# EXERCISE PROMPT
None of the images should appear in your copy. Transcribe the data in full.
──────────────────────────────
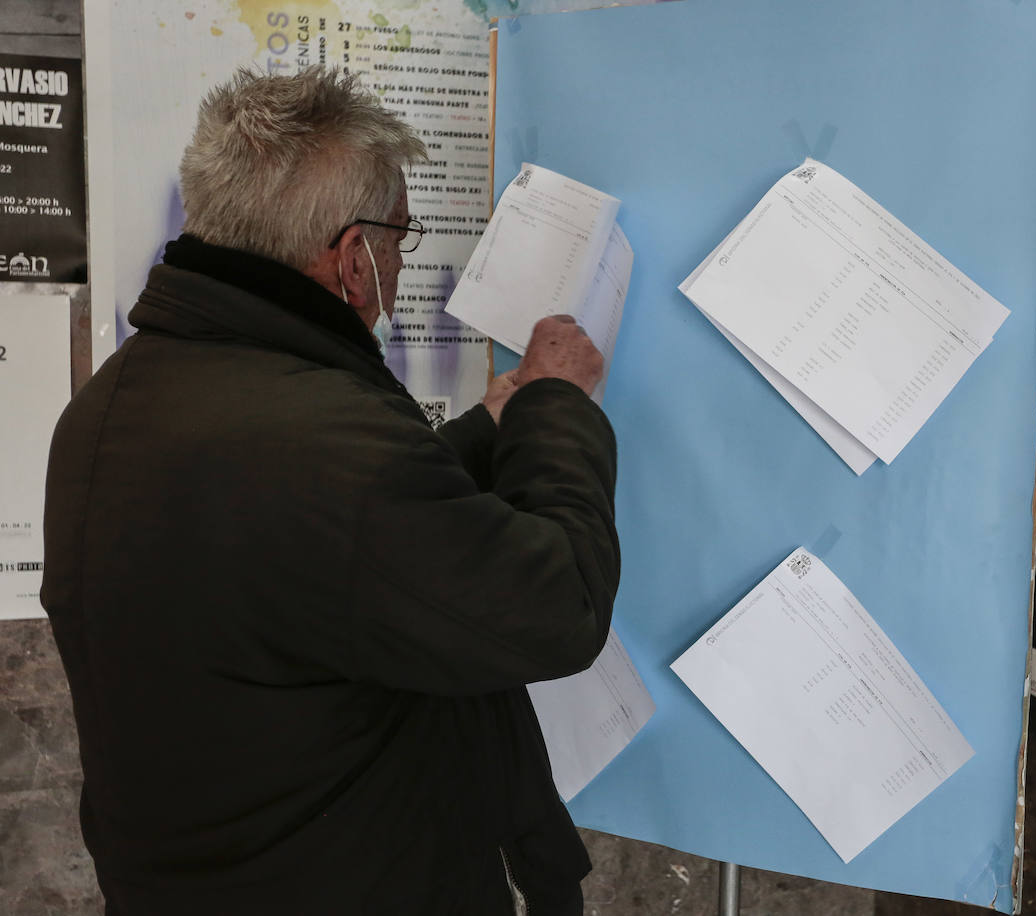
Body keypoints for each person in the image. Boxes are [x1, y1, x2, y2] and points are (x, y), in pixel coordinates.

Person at [42, 66, 618, 916]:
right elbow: (557, 606)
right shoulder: (322, 449)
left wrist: (494, 424)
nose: (397, 260)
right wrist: (557, 407)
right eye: (399, 239)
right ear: (353, 260)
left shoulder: (116, 402)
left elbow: (328, 548)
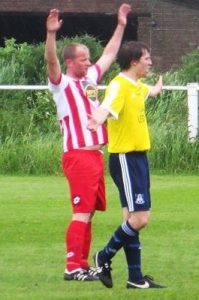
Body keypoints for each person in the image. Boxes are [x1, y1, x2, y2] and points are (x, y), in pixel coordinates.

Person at [45, 4, 131, 282]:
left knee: (89, 213)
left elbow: (109, 53)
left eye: (87, 58)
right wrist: (50, 35)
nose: (88, 61)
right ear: (70, 61)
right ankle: (72, 266)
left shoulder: (90, 79)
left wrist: (120, 24)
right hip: (79, 154)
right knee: (81, 212)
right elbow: (51, 63)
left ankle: (81, 264)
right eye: (82, 58)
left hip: (95, 156)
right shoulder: (62, 84)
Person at [87, 41, 166, 288]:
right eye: (146, 58)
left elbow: (148, 92)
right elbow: (107, 107)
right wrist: (97, 119)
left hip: (138, 158)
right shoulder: (119, 86)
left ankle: (135, 277)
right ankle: (104, 255)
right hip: (125, 159)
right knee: (140, 219)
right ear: (133, 62)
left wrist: (157, 88)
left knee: (131, 218)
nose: (150, 62)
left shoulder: (136, 85)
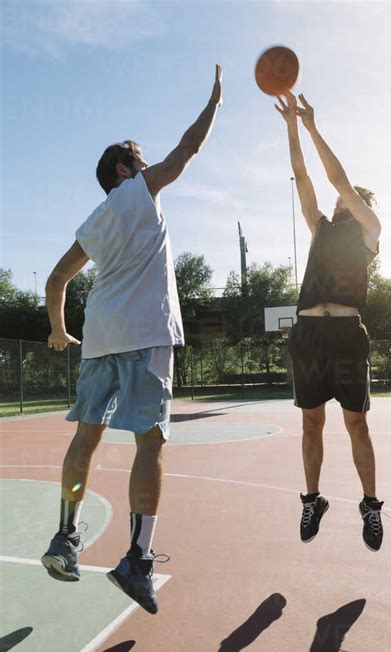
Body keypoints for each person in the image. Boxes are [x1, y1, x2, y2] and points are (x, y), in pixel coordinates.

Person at [41, 66, 223, 613]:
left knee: (85, 440)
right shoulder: (138, 192)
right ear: (125, 169)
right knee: (150, 442)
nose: (148, 167)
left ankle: (65, 539)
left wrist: (58, 330)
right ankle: (137, 561)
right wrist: (215, 102)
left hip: (98, 338)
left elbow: (56, 281)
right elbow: (186, 151)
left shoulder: (95, 220)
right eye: (139, 161)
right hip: (145, 335)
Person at [275, 91, 384, 551]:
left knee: (356, 424)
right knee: (310, 423)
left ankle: (371, 506)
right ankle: (313, 499)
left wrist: (315, 126)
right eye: (341, 199)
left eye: (349, 198)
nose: (341, 201)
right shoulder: (320, 227)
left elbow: (337, 180)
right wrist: (292, 128)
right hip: (309, 334)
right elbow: (302, 177)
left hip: (344, 334)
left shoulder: (369, 231)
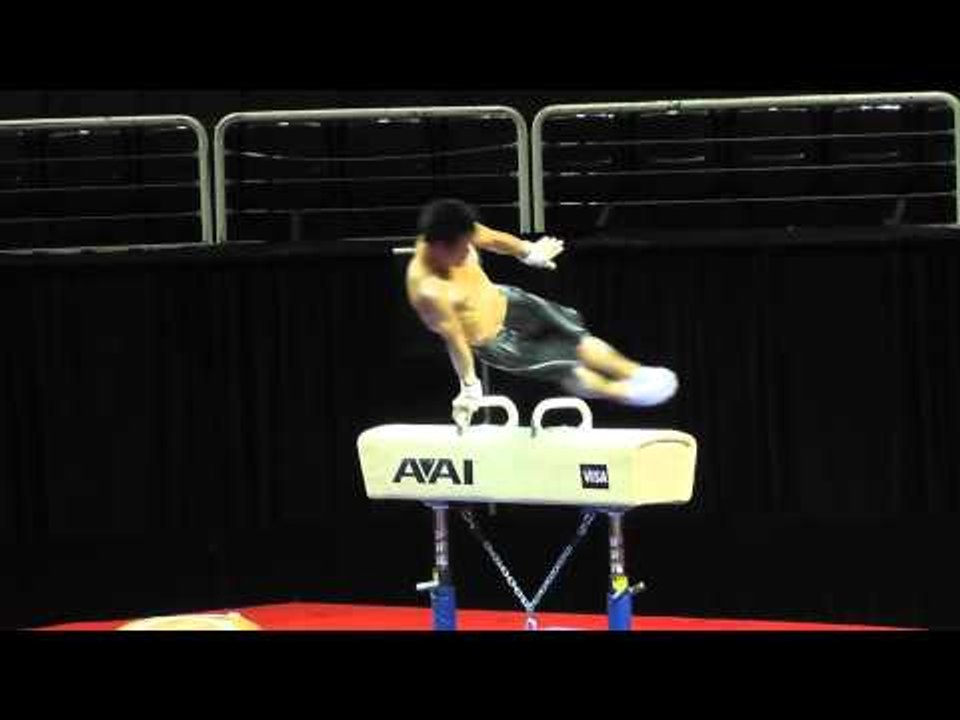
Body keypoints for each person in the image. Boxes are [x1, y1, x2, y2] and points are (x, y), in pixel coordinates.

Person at [405, 199, 678, 428]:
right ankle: (624, 393)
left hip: (510, 301)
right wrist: (469, 385)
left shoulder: (456, 229)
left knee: (580, 340)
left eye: (469, 244)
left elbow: (495, 240)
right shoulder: (428, 290)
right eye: (462, 247)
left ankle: (636, 374)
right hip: (498, 343)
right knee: (568, 367)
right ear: (439, 247)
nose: (468, 250)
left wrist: (528, 251)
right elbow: (455, 340)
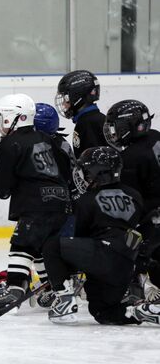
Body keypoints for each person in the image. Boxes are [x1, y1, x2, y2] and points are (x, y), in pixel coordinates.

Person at [41, 146, 160, 325]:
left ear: (95, 173)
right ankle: (140, 311)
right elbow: (142, 229)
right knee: (102, 312)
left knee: (52, 246)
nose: (83, 175)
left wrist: (61, 275)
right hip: (126, 264)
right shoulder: (134, 195)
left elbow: (79, 237)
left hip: (101, 254)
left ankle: (64, 301)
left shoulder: (86, 200)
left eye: (86, 172)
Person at [0, 94, 70, 309]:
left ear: (18, 118)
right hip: (60, 202)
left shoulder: (10, 143)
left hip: (36, 204)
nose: (0, 123)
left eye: (2, 117)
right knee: (42, 248)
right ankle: (53, 287)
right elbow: (64, 167)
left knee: (21, 245)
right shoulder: (45, 137)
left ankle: (15, 289)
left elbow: (3, 184)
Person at [104, 100, 160, 304]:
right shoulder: (156, 136)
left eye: (116, 127)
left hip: (153, 217)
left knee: (130, 246)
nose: (113, 132)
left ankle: (134, 287)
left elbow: (130, 201)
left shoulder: (131, 156)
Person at [55, 70, 107, 158]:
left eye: (66, 99)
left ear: (77, 97)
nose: (63, 104)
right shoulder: (94, 119)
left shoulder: (87, 124)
──────────────────────────────
# ANSWER TO THIS PROBLEM
Body keypoints for each person in the image. Boxes are [x1, y1, x2, y2] and points are (x, y), in pixel coordinates.

Person at [42, 66, 618, 916]:
right elbow: (557, 606)
right shoulder: (322, 449)
left wrist: (494, 424)
nose: (397, 260)
right wrist: (557, 407)
right eye: (399, 239)
right ear: (353, 260)
left shoulder: (116, 402)
left elbow: (328, 548)
Body keypoints for each person in the image. Boxes are [x1, y1, x2, y2] and points are (x, y), in pixel coordinates.

Person at [45, 4, 131, 282]:
left knee: (89, 213)
left elbow: (109, 53)
left eye: (87, 58)
right wrist: (50, 35)
nose: (88, 61)
right ear: (70, 61)
right ankle: (72, 266)
left shoulder: (90, 79)
left wrist: (120, 24)
right hip: (79, 154)
right knee: (81, 212)
right elbow: (51, 63)
left ankle: (81, 264)
right eye: (82, 58)
left hip: (95, 156)
right shoulder: (62, 84)
Person at [87, 41, 166, 288]:
right eye: (146, 58)
left elbow: (148, 92)
right elbow: (107, 107)
right wrist: (97, 119)
left hip: (138, 158)
right shoulder: (119, 86)
left ankle: (135, 277)
right ankle: (104, 255)
right hip: (125, 159)
right knee: (140, 219)
right ear: (133, 62)
left wrist: (157, 88)
left knee: (131, 218)
nose: (150, 62)
left shoulder: (136, 85)
Body keypoints for each person in the image. Boxes are [x1, y1, x2, y2] and points are (x, y), in pixel coordinates.

Person at [41, 66, 223, 613]:
left knee: (85, 440)
right shoulder: (138, 192)
right ear: (125, 169)
right knee: (150, 442)
nose: (148, 167)
left ankle: (65, 539)
left wrist: (58, 330)
right ankle: (137, 561)
right wrist: (215, 102)
left hip: (98, 338)
left elbow: (56, 281)
right elbow: (186, 151)
left shoulder: (95, 220)
right eye: (139, 161)
right hip: (145, 335)
Person at [275, 91, 384, 551]:
left knee: (356, 424)
right knee: (310, 423)
left ankle: (371, 506)
right ankle: (313, 499)
left wrist: (315, 126)
right eye: (341, 199)
left eye: (349, 198)
nose: (341, 201)
right shoulder: (320, 227)
left elbow: (337, 180)
right wrist: (292, 128)
right hip: (309, 334)
right elbow: (302, 177)
left hip: (344, 334)
left shoulder: (369, 231)
Body keypoints for each person in the image. Boxes are [x1, y1, x2, y2] and points are (x, y), in pixel coordinates.

Person at [405, 199, 678, 428]:
right ankle: (624, 393)
left hip: (510, 301)
right wrist: (469, 385)
left shoulder: (456, 229)
left knee: (580, 340)
left eye: (469, 244)
left elbow: (495, 240)
right shoulder: (428, 290)
right eye: (462, 247)
left ankle: (636, 374)
right hip: (498, 343)
right knee: (568, 367)
right ear: (439, 247)
nose: (468, 250)
left wrist: (528, 251)
right elbow: (455, 340)
Body keypoints for each person in the image. Boxes are [x1, y1, x2, y2] and points are (x, y), in pixel coordinates.

Person at [41, 146, 160, 325]:
left ear: (95, 173)
right ankle: (140, 311)
right elbow: (142, 229)
right knee: (102, 312)
left knee: (52, 246)
nose: (83, 175)
left wrist: (61, 275)
right hip: (126, 264)
right shoulder: (134, 195)
left elbow: (79, 237)
left hip: (101, 254)
left ankle: (64, 301)
left shoulder: (86, 200)
left eye: (86, 172)
Person at [0, 94, 70, 309]:
left ear: (18, 118)
right hip: (60, 202)
left shoulder: (10, 143)
left hip: (36, 204)
nose: (0, 123)
left eye: (2, 117)
right knee: (42, 248)
right ankle: (53, 287)
right elbow: (64, 167)
left knee: (21, 245)
right shoulder: (45, 137)
left ankle: (15, 289)
left elbow: (3, 184)
Person at [104, 100, 160, 304]:
right shoulder: (156, 136)
left eye: (116, 127)
left hip: (153, 217)
left knee: (130, 246)
nose: (113, 132)
left ankle: (134, 287)
left elbow: (130, 201)
left shoulder: (131, 156)
Person at [55, 70, 107, 158]:
left eye: (66, 99)
left ear: (77, 97)
nose: (63, 104)
right shoulder: (94, 119)
left shoulder: (87, 124)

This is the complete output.